A pioneering controlled clinical trial was carried out in 24 pediatric patients with cardiogenic shock caused by ischemia-reperfusion injury occurring during surgery. In the 10 patients who received mitochondrial transplantation, their recovery was quicker (2 vs. 9 days for controls) and with fewer cardiovascular events. ⁹ At present there are six clinical trials of mitochondrial transplantation for a variety of indications (heart, brain, and others) recorded on ClinicalTrials.gov (NCT04998357, NCT03639506, NCT02851758, NCT05669144, NCT03384420, and NCT04976140).

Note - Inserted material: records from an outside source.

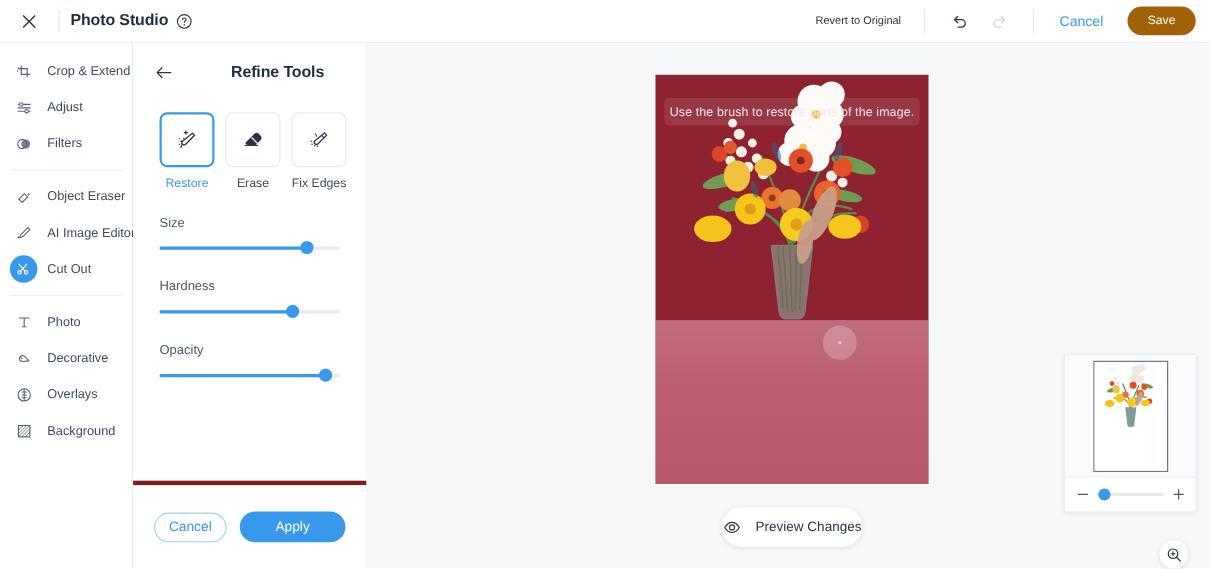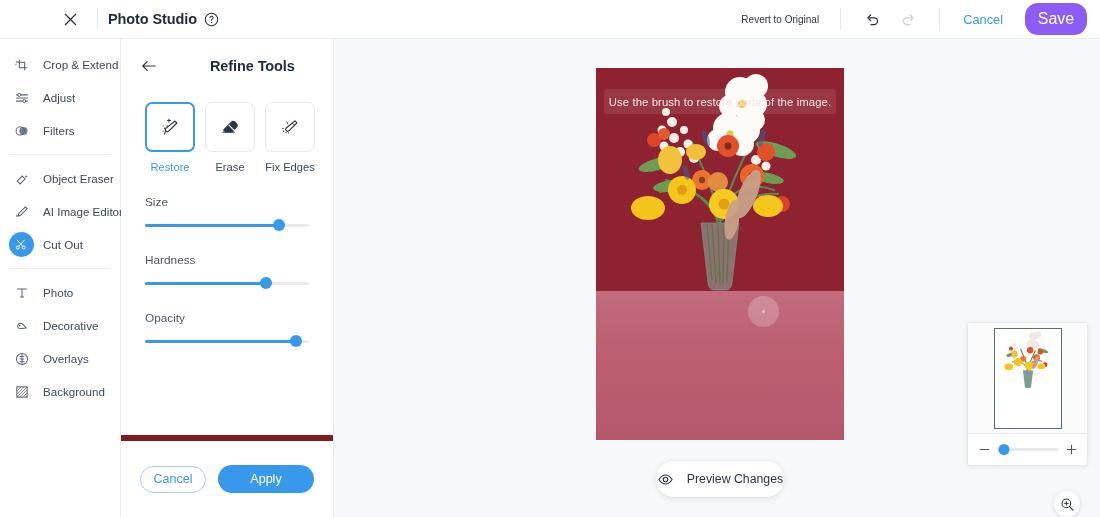--- a/index.html
+++ b/index.html
@@ -10,21 +10,21 @@
     overflow: hidden;
     color: #2b3445;
   }
   .app { position: relative; width: 1100px; height: 517px; background: #ffffff; }
 
   
   .topbar {
     position: absolute; top: 0; left: 0; width: 1100px; height: 39px;
     background: #ffffff;
     border-bottom: 1px solid #e9edf2;
-    display: flex; align-items: center; padding-left: 44px;
+    display: flex; align-items: center;
   }
   .close-btn {
     width: 34px; height: 34px; margin-left: 9px;
     display: flex; align-items: center; justify-content: center;
     cursor: pointer; border-radius: 4px;
   }
   .vsep { width: 1px; height: 20px; background: #e2e7ee; margin: 0 10px; }
   .app-title {
     font-size: 14.5px; font-weight: bold; letter-spacing: -0.1px;
     color: #1f2c3d;
@@ -38,22 +38,22 @@
   }
   .tb-sep { width: 1px; height: 22px; background: #e4e9ef; margin: 0 13px; }
   .icon-btn {
     width: 28px; height: 28px; display: flex; align-items: center; justify-content: center;
     cursor: pointer; border-radius: 4px; margin: 0 4px;
   }
   .cancel-link {
     font-size: 12.8px; color: #3899ec; cursor: pointer; padding: 6px 10px;
   }
   .save-btn {
-    margin-left: 12px; width: 62px; height: 32px; border-radius: 13px;
-    background: #8b5cf6; color: #ffffff; font-size: 16px;
+    margin-left: 12px; width: 62px; height: 26px; border-radius: 13px;
+    background: #a16207; color: #ffffff; font-size: 11px;
     display: flex; align-items: center; justify-content: center;
     cursor: default; border: none;
   }
 
   
   .sidebar {
     position: absolute; top: 39px; left: 0; width: 121px; height: 478px;
     background: #ffffff; border-right: 1px solid #e9edf2;
     padding-top: 9px;
   }
@@ -81,21 +81,21 @@
     display: flex; flex-direction: column;
   }
   .panel-head {
     display: flex; align-items: center; height: 54px; padding-left: 20px; gap: 40px;
   }
   .back-arrow { cursor: pointer; display: flex; align-items: center; color: #2b3445; }
   .panel-title {
     margin-left: 13px; font-size: 14.5px; font-weight: bold; color: #1f2c3d;
     letter-spacing: -0.1px;
   }
-  .panel-body { flex: 1; border-bottom: 6px solid #7f1d1d; }
+  .panel-body { flex: 1; border-bottom: 4px solid #7f1d1d; }
 
   .tools-row { display: flex; padding: 9px 0 0 24px; gap: 10px; }
   .tool { width: 50px; cursor: pointer; }
   .tool-box {
     width: 50px; height: 50px; border-radius: 7px;
     border: 1px solid #e3eaf3; background: #ffffff;
     display: flex; align-items: center; justify-content: center;
     color: #2b3445;
   }
   .tool.sel .tool-box { border: 2px solid #3899ec; }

Because photobiomodulation (PBM) is known to principally act on mitochondria, it is reasonable to ask whether PBM could play a role in mitochondrial transplantation. It is well known that PBM can increase membrane potential, respiration, oxygen consumption, and ATP production when applied to isolated mitochondria in vitro. It would be possible to apply PBM to the mitochondria during or immediately after isolation to improve their function, which is critical in the success of the procedure. Another possibility is to shine the light on the recipient tissue after the mitochondrial injection.

So far there has been one report that investigated this approach in a rat model of spinal cord injury (SCI). ¹⁰ Zhu et al. first isolated mitochondria from platelets in 10 mL of rat blood, and then co-incubated them with rat dorsal root ganglion cells in vitro, with or without PBM using an 810 nm laser. The combined treatment increased uptake of fluorescent mitochondria into the neurons, and increased axonal growth. These effects could be abrogated by treatment with a specific inhibitor of connexin 36, called 18β glycyrrhetic acid. Connexin 36 is a protein involved in formation of pores and gap junctions in neurons.

In a rat model of SCI caused by compression of the spinal cord, mitochondria (300,000 in 10 μL) were stereotactically injected into the lesion, followed by implantation of a fiber optic and surgical closure. This allowed 810 nm laser light to be delivered for 60 min/day over 14 days. Rats receiving the combination of mitochondria plus PBM showed significant improvements in motor performance, along with increased mitochondrial function and less oxidative stress compared with either treatment alone. They concluded that PBM increased the expression of connexin 36 in the neurons, thus improving the uptake of the mitochondria into the host cells.

Considering the beneficial effects of PBM, not only on the mitochondria themselves, but also on the host recipient cells and tissue, further studies of this novel combination approach would appear to be warranted.